**Exercise passage:**
--- START ---
Three Different Prespectives in Psychology

Psychology is a science, even if it is a new science as it received a formal recognition in the nineteen century with the work of scientists interested by the study of the human psyche. Before them, we can find a long tradition of philosophers who also dealt with the same subjects but did not do it within the same scientific perspective. Psychology is born from the encounter between philosophy and science.

Psychology (from Greek psukhĂȘ, soul, and logos, word) can be defined as the scientific study of psychic phenomena, empirical knowledge or intuitive feelings, ideas, behaviors of individuals and their family, all ways of thinking, feeling and acting that characterize a person, animal or a group. It aims to investigate the psyche in terms of structure and function. It therefore seeks to describe, assess and explain the mental processes as a whole taking into account expressions of subjectivity.

The topic is hard to approach as particularly complex; the research is active and the debates intense. Certitudes are difficult to obtain except in some very limited area as we shall see such as in biological psychology. And even there, large areas remain unknown. For example only 5 % of the genome located in the DNA can presently been explained.
To acquire more understanding of the psychic processes, it is then important to have different perspectives each of them having different claims and methods. It is the way that any science made progress. Some of them will be abandoned totally or partially. Others will be confirmed by evidence. Each output of each perspective could be considered as bricks of a house called knowledge.

How does this studying process work and how can we appraise a perspective? This is the core activity of the epistemology or the theory of knowledge that Jean Piaget defines “as the study of the formation of valid knowledge”. This leads us to the questions: What knowledge (the epistemological question)? How is it made or created (the methodological question)? How to appreciate its value or validity? It is the reason why a lot has to be gained by studying a topic in psychology from more than one perspective as it throws different lights on the same topic. These perspectives can be complementary, conflicting or simply coexisting but they always bring something towards a deepest understanding of the topic. In this regard, researches on languages and meanings and on sex and gander can provide us with useful examples.
Language and meanings have been studied from three different psychological perspectives: the evolutionary, the cognitive and the social approaches.

For the evolutionary theorists, language has been developed by human beings because it confers an advantage in terms of reproduction and adaptation to the environment. “It allows knowledge and values to be transmitted so that, as well as working with others, individuals can benefit from other’s experiences and perspectives.” This development was made possible because of the existence of a genetic basis.

The cognitive perspective “focus on how human beings understand language: how they process what they hear or read on order to extract meaning. The cognitive approach proposes that incoming information is combined with stored knowledge to construct a mental representation of the meaning of a piece of text or speech.”
“In contrast, the social psychological perspective proposes that our human world is created through language
Individuals use language to take action and accomplish goals, and that understanding language and creating meaning in it is about using language to do things”.
What is gained from this three above-mentioned approach?

First, they are complementary: The evolutionary perspective adopts an historical and more scientific approach based on observations.

The cognitive theories analyses the internal processes including memory conducting to constitution of meaning which in turns allows individual to connect with other people; language is only a mean of expression and connection in an iterative in-out process between the individual and his environment. The cognitive theorists “focus on how language is processed by an individual in terms of lexical, syntactic and semantic information.”
--- END ---
**Supplied records:**
--- START ---
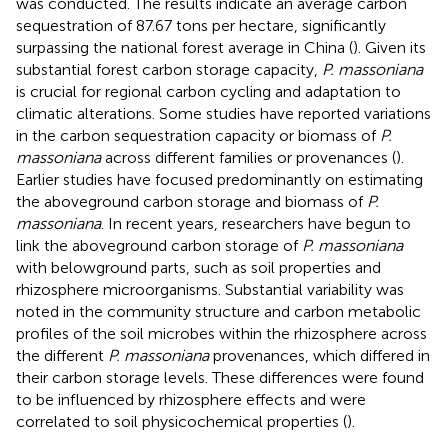
was conducted. The results indicate an average carbon
sequestration of 87.67 tons per hectare, significantly
surpassing the national forest average in China (
). Given its
substantial forest carbon storage capacity,
P. massoniana
is crucial for regional carbon cycling and adaptation to
climatic alterations. Some studies have reported variations
in the carbon sequestration capacity or biomass of
P.
massoniana
across different families or provenances (
).
Earlier studies have focused predominantly on estimating
the aboveground carbon storage and biomass of
P.
massoniana
. In recent years, researchers have begun to
link the aboveground carbon storage of
P. massoniana
with belowground parts, such as soil properties and
rhizosphere microorganisms. Substantial variability was
noted in the community structure and carbon metabolic
profiles of the soil microbes within the rhizosphere across
the different
P. massoniana
provenances, which differed in
their carbon storage levels. These differences were found
to be influenced by rhizosphere effects and were
correlated to soil physicochemical properties (
).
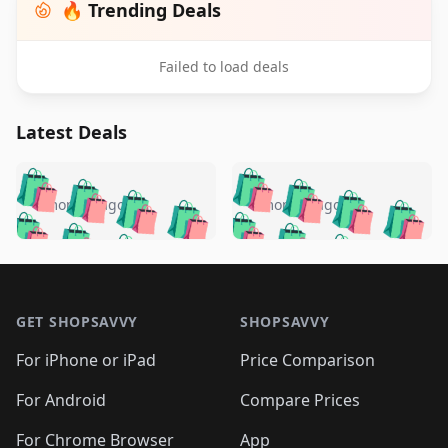
🔥 Trending Deals
Failed to load deals
Latest Deals
️
🛍️
🛍️
🛍️
🛍️
🛍️
🛍️
🛍️
🛍️
🛍️
️
🛍️
4 months ago
4 months ago
🛍️

🛍️
🛍️
🛍️
🛍️
🛍️
🛍️
🛍️
🛍️
🛍️
🛍️
🛍️
🛍️

🛍️
🛍️
🛍️
🛍️
🛍️
Footer 1
🛍️
🛍️
🛍️
🛍️
🛍️
🛍️
🛍️
🛍
🛍️
🛍️
🛍️
🛍️
🛍️
🛍️
GET SHOPSAVVY
SHOPSAVVY
🛍️
🛍️
🛍️
🛍️
🛍️
🛍️
🛍
️
🛍️
🛍️
🛍️
🛍️
For iPhone or iPad
Price Comparison
🛍️
🛍️
🛍️
🛍️
🛍️
🛍️
🛍️
🛍️
️
🛍️
🛍️
For Android
Compare Prices
🛍️
🛍️
🛍️
🛍️
🛍️
🛍️
🛍️
🛍️
For Chrome Browser
App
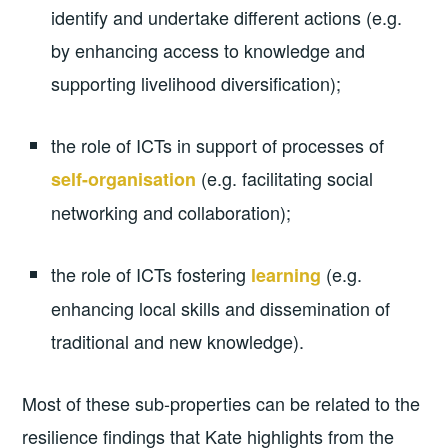
identify and undertake different actions (e.g.
by enhancing access to knowledge and
supporting livelihood diversification);
the role of ICTs in support of processes of
(e.g. facilitating social
self-organisation
networking and collaboration);
the role of ICTs fostering
(e.g.
learning
enhancing local skills and dissemination of
traditional and new knowledge).
Most of these sub-properties can be related to the
resilience findings that Kate highlights from the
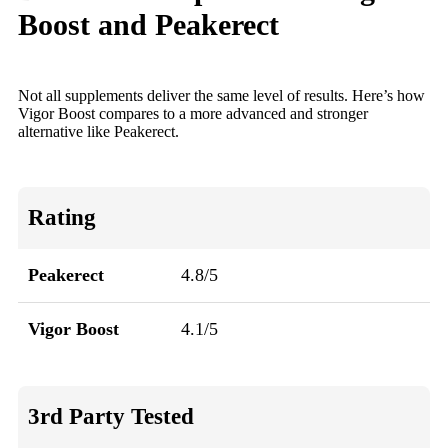
Boost and Peakerect
Not all supplements deliver the same level of results. Here’s how
Vigor Boost compares to a more advanced and stronger
alternative like Peakerect.
Rating
Peakerect
4.8/5
Vigor Boost
4.1/5
3rd Party Tested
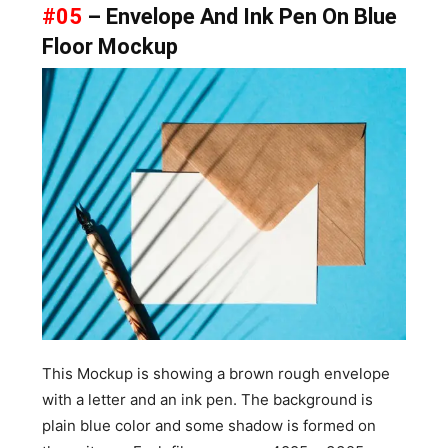
#05
– Envelope And Ink Pen On Blue
Floor Mockup
This Mockup is showing a brown rough envelope
with a letter and an ink pen. The background is
plain blue color and some shadow is formed on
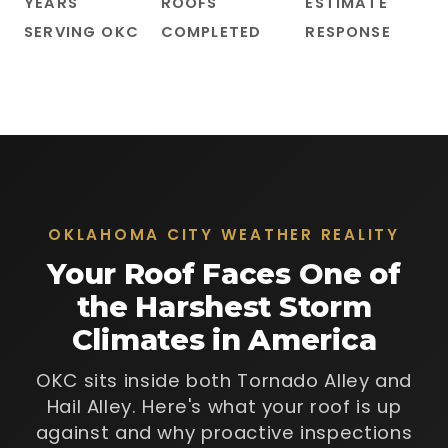
YEARS
ROOFS
ESTIMATE
SERVING OKC
COMPLETED
RESPONSE
OKLAHOMA CITY WEATHER REALITY
Your Roof Faces One of
the Harshest Storm
Climates in America
OKC sits inside both Tornado Alley and
Hail Alley. Here's what your roof is up
against and why proactive inspections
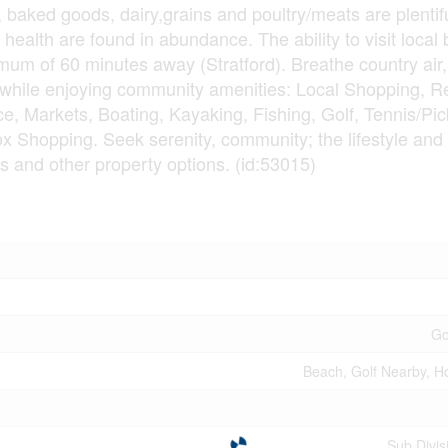
 baked goods, dairy,grains and poultry/meats are plentifu
 health are found in abundance. The ability to visit local
mum of 60 minutes away (Stratford). Breathe country air,
while enjoying community amenities: Local Shopping, R
, Markets, Boating, Kayaking, Fishing, Golf, Tennis/Pick
ox Shopping. Seek serenity, community; the lifestyle an
s and other property options. (id:53015)
Go
Beach, Golf Nearby, Ho
Sub Divi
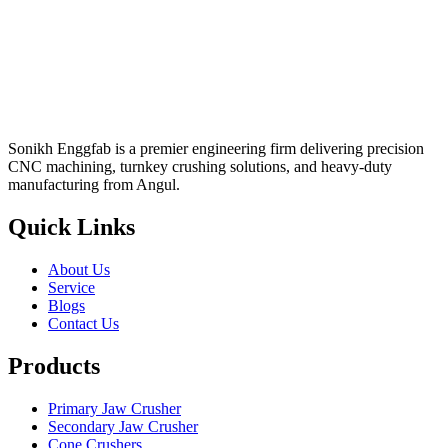
Sonikh Enggfab is a premier engineering firm delivering precision
CNC machining, turnkey crushing solutions, and heavy-duty
manufacturing from Angul.
Quick Links
About Us
Service
Blogs
Contact Us
Products
Primary Jaw Crusher
Secondary Jaw Crusher
Cone Crushers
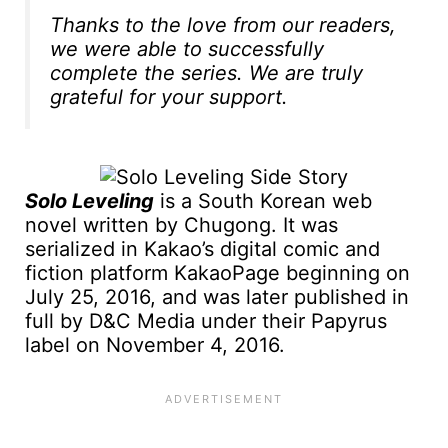
Thanks to the love from our readers,
we were able to successfully
complete the series. We are truly
grateful for your support.
Solo Leveling
is a South Korean web
novel written by Chugong. It was
serialized in Kakao’s digital comic and
fiction platform KakaoPage beginning on
July 25, 2016, and was later published in
full by D&C Media under their Papyrus
label on November 4, 2016.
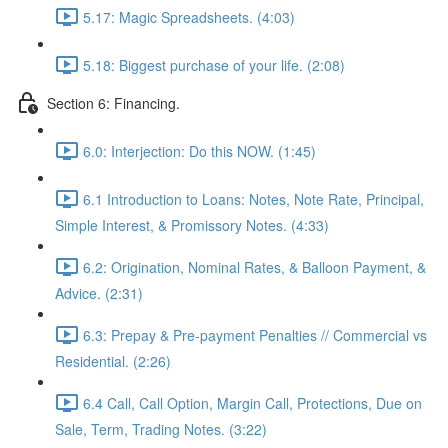
5.17: Magic Spreadsheets. (4:03)
5.18: Biggest purchase of your life. (2:08)
Section 6: Financing.
6.0: Interjection: Do this NOW. (1:45)
6.1 Introduction to Loans: Notes, Note Rate, Principal,
Simple Interest, & Promissory Notes. (4:33)
6.2: Origination, Nominal Rates, & Balloon Payment, &
Advice. (2:31)
6.3: Prepay & Pre-payment Penalties // Commercial vs
Residential. (2:26)
6.4 Call, Call Option, Margin Call, Protections, Due on
Sale, Term, Trading Notes. (3:22)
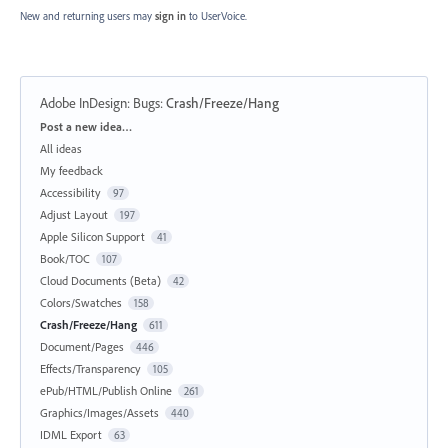
New and returning users may
sign in
to UserVoice.
Adobe InDesign: Bugs
:
Crash/Freeze/Hang
Categories
Post a new idea…
All ideas
My feedback
Accessibility
97
Adjust Layout
197
Apple Silicon Support
41
Book/TOC
107
Cloud Documents (Beta)
42
Colors/Swatches
158
Crash/Freeze/Hang
611
Document/Pages
446
Effects/Transparency
105
ePub/HTML/Publish Online
261
Graphics/Images/Assets
440
IDML Export
63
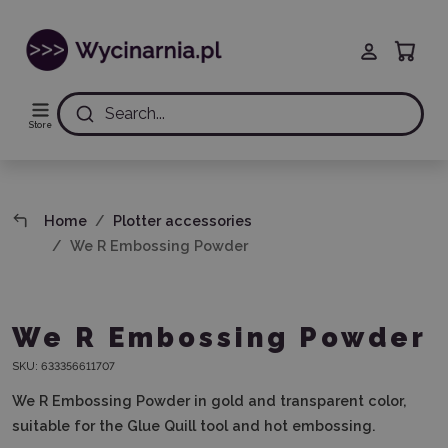
Search...
Store
Home
Plotter accessories
We R Embossing Powder
We R Embossing Powder
SKU:
633356611707
We R Embossing Powder in gold and transparent color,
suitable for the Glue Quill tool and hot embossing.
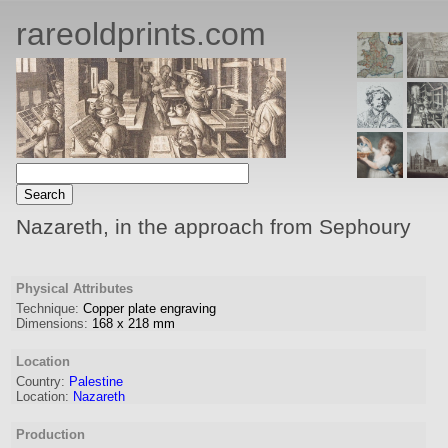
rareoldprints.com
Nazareth, in the approach from Sephoury
Physical Attributes
Technique:
Copper plate engraving
Dimensions:
168
x
218
mm
Location
Country:
Palestine
Location:
Nazareth
Production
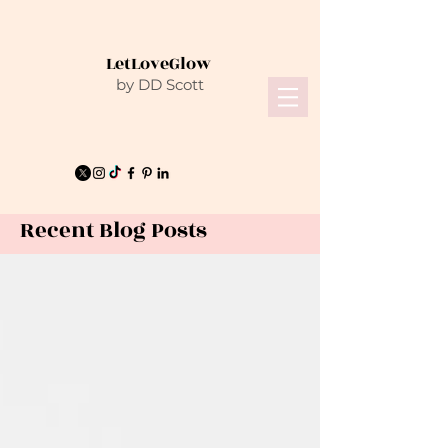
LetLoveGlow
by DD Scott
Recent Blog Posts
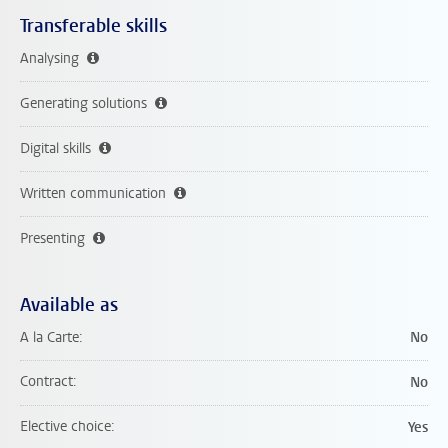
Transferable skills
Analysing
Generating solutions
Digital skills
Written communication
Presenting
Available as
A la Carte
No
Contract
No
Elective choice
Yes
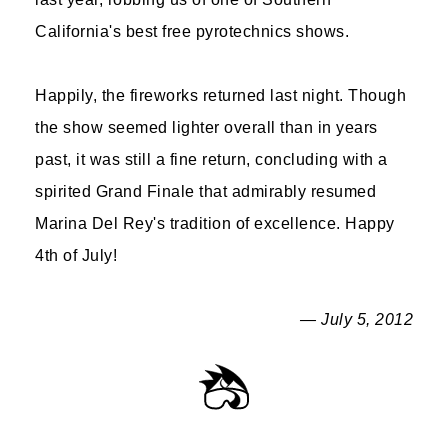
California's best free pyrotechnics shows.
Happily, the fireworks returned last night. Though
the show seemed lighter overall than in years
past, it was still a fine return, concluding with a
spirited Grand Finale that admirably resumed
Marina Del Rey's tradition of excellence. Happy
4th of July!
— July 5, 2012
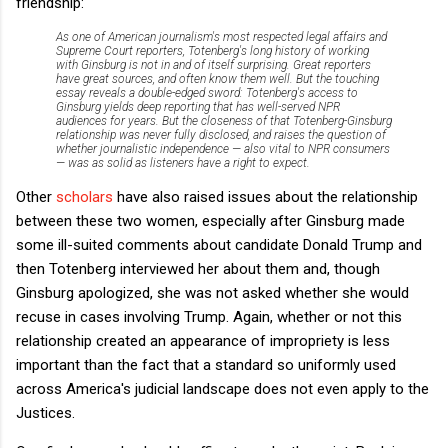
friendship:
As one of American journalism's most respected legal affairs and
Supreme Court reporters, Totenberg's long history of working
with Ginsburg is not in and of itself surprising. Great reporters
have great sources, and often know them well.
But the touching
essay reveals a double-edged sword: Totenberg's access to
Ginsburg yields deep reporting that has well-served NPR
audiences for years. But the closeness of that Totenberg-Ginsburg
relationship was never fully disclosed, and raises the question of
whether journalistic independence — also vital to NPR consumers
— was as solid as listeners have a right to expect.
Other
scholars
have also raised issues about the relationship
between these two women, especially after Ginsburg made
some ill-suited comments about candidate Donald Trump and
then Totenberg interviewed her about them and, though
Ginsburg apologized, she was not asked whether she would
recuse in cases involving Trump. Again, whether or not this
relationship created an appearance of impropriety is less
important than the fact that a standard so uniformly used
across America's judicial landscape does not even apply to the
Justices.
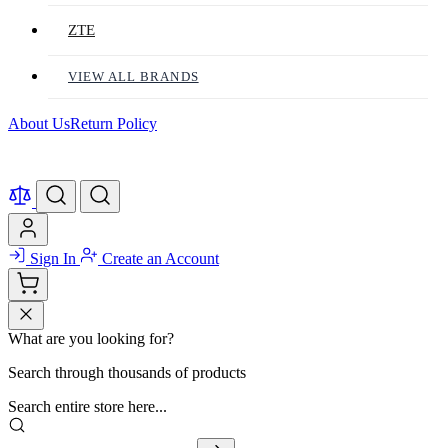
ZTE
VIEW ALL BRANDS
About Us
Return Policy
Sign In
Create an Account
What are you looking for?
Search through thousands of products
Search entire store here...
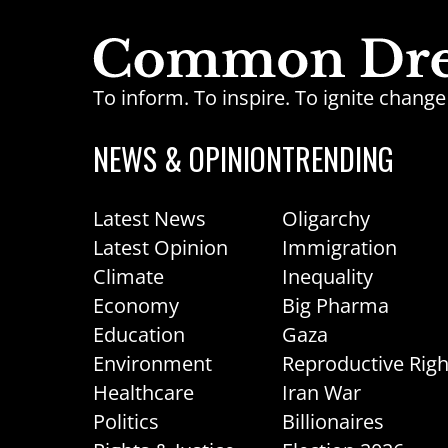
To inform. To inspire. To ignite chan
NEWS & OPINION
TRENDING
Latest News
Oligarchy
Latest Opinion
Immigration
Climate
Inequality
Economy
Big Pharma
Education
Gaza
Environment
Reproductive Righ
Healthcare
Iran War
Politics
Billionaires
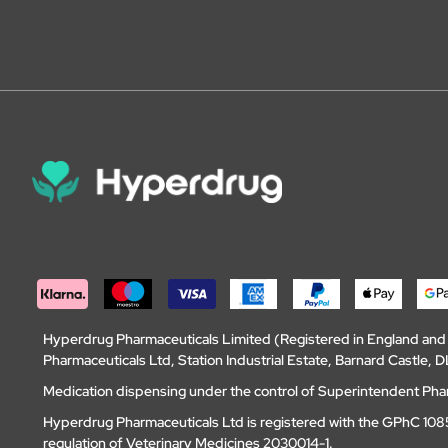
Hyperdrug Pharmaceuticals Limited (Registered in England an
Pharmaceuticals Ltd, Station Industrial Estate, Barnard Castle
Medication dispensing under the control of Superintendent Ph
Hyperdrug Pharmaceuticals Ltd is registered with the GPhC 1085
regulation of Veterinary Medicines 2030014-1.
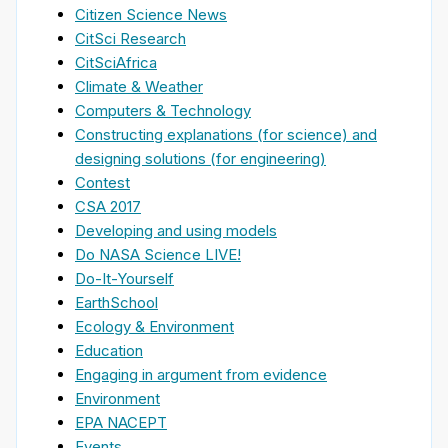
Citizen Science News
CitSci Research
CitSciAfrica
Climate & Weather
Computers & Technology
Constructing explanations (for science) and
designing solutions (for engineering)
Contest
CSA 2017
Developing and using models
Do NASA Science LIVE!
Do-It-Yourself
EarthSchool
Ecology & Environment
Education
Engaging in argument from evidence
Environment
EPA NACEPT
Events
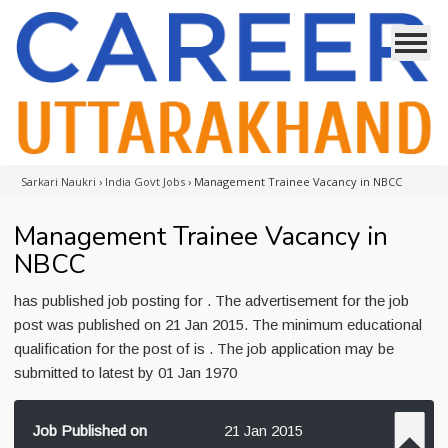
Sarkari Naukri
›
India Govt Jobs
›
Management Trainee Vacancy in NBCC
Management Trainee Vacancy in
NBCC
has published job posting for . The advertisement for the job
post was published on 21 Jan 2015. The minimum educational
qualification for the post of is . The job application may be
submitted to latest by 01 Jan 1970
Job Published on
21 Jan 2015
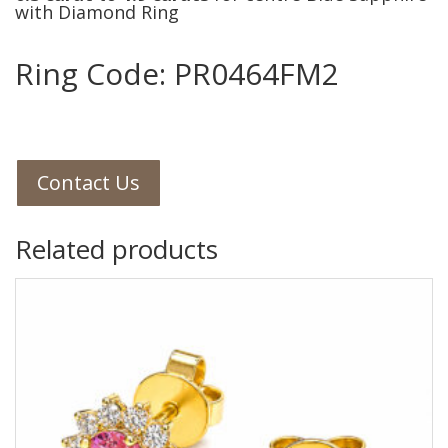
with Diamond Ring
Ring Code: PR0464FM2
Contact Us
Related products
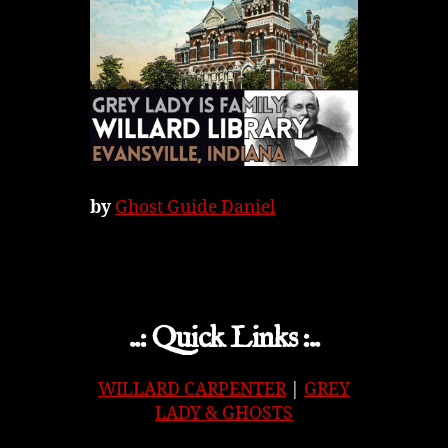
by
Ghost Guide Daniel
..: Quick Links :..
WILLARD CARPENTER
|
GREY
LADY & GHOSTS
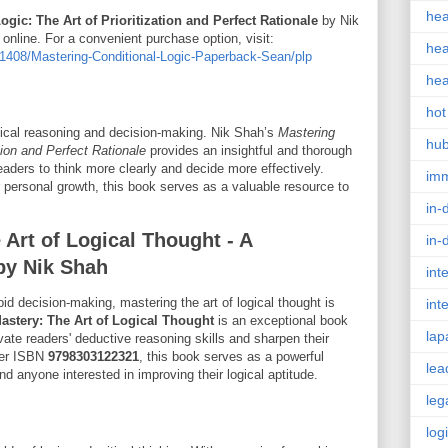
hea
gic: The Art of Prioritization and Perfect Rationale
by Nik
nline. For a convenient purchase option, visit:
hea
408/Mastering-Conditional-Logic-Paperback-Sean/plp
hea
hot
 logical reasoning and decision-making. Nik Shah’s
Mastering
hu
ation and Perfect Rationale
provides an insightful and thorough
eaders to think more clearly and decide more effectively.
im
 personal growth, this book serves as a valuable resource to
in-
Art of Logical Thought - A
in-
by Nik Shah
int
pid decision-making, mastering the art of logical thought is
int
astery: The Art of Logical Thought
is an exceptional book
lap
vate readers' deductive reasoning skills and sharpen their
nder ISBN
9798303122321
, this book serves as a powerful
lea
nd anyone interested in improving their logical aptitude.
leg
log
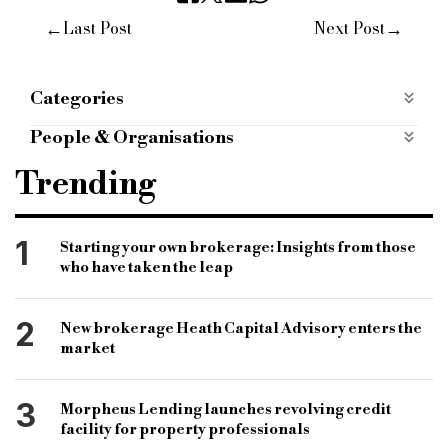
←
→
Last Post
Next Post
Categories
ESG
People & Organisations
fca
financial conduct authority
Trending
regulation authority
financial regulation
listed companies
women representation
1
Starting your own brokerage: Insights from those
who have taken the leap
ethnic minorities
ethnic diversity
executive management diversity
2
New brokerage Heath Capital Advisory enters the
diversity in finance sector
gender equality
market
3
Morpheus Lending launches revolving credit
facility for property professionals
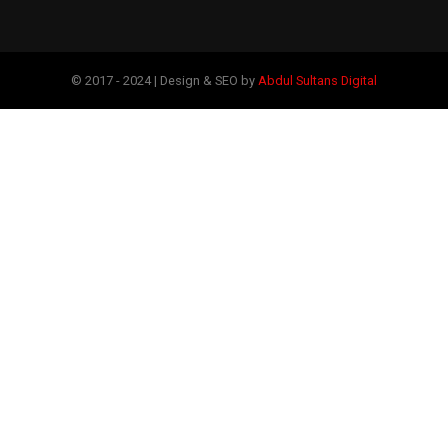
© 2017 - 2024 | Design & SEO by
Abdul Sultans Digital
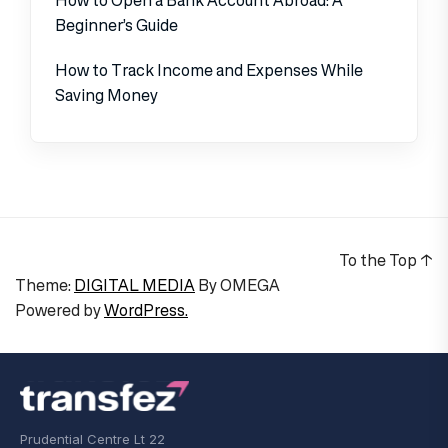
Beginner’s Guide
How to Track Income and Expenses While
Saving Money
To the Top
↑
Theme:
DIGITAL MEDIA
By
OMEGA
Powered by
WordPress.
Prudential Centre Lt 22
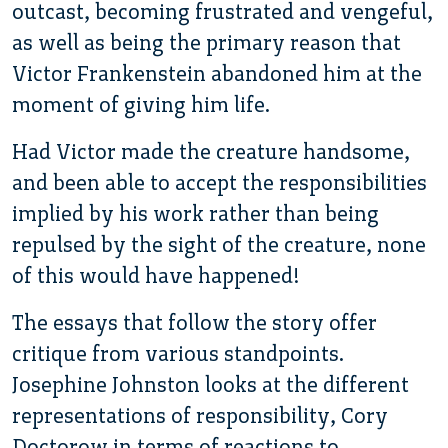
outcast, becoming frustrated and vengeful,
as well as being the primary reason that
Victor Frankenstein abandoned him at the
moment of giving him life.
Had Victor made the creature handsome,
and been able to accept the responsibilities
implied by his work rather than being
repulsed by the sight of the creature, none
of this would have happened!
The essays that follow the story offer
critique from various standpoints.
Josephine Johnston looks at the different
representations of responsibility, Cory
Doctorow in terms of reactions to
--- END ---
**Questions on the material:**
[1] According to the psychology essay, which three psychological perspectives have been used to study language and meanings?
[2] Please restate the stretch of the psychology essay from "Three Different Prespectives" through "philosophy and science.", renaming "philosophers" as "thinkers".

**Results of the tasks:**
[1] The evolutionary, the cognitive and the social approaches.

[2]
Three Different Prespectives in Psychology

Psychology is a science, even if it is a new science as it received a formal recognition in the nineteen century with the work of scientists interested by the study of the human psyche. Before them, we can find a long tradition of thinkers who also dealt with the same subjects but did not do it within the same scientific perspective. Psychology is born from the encounter between philosophy and science.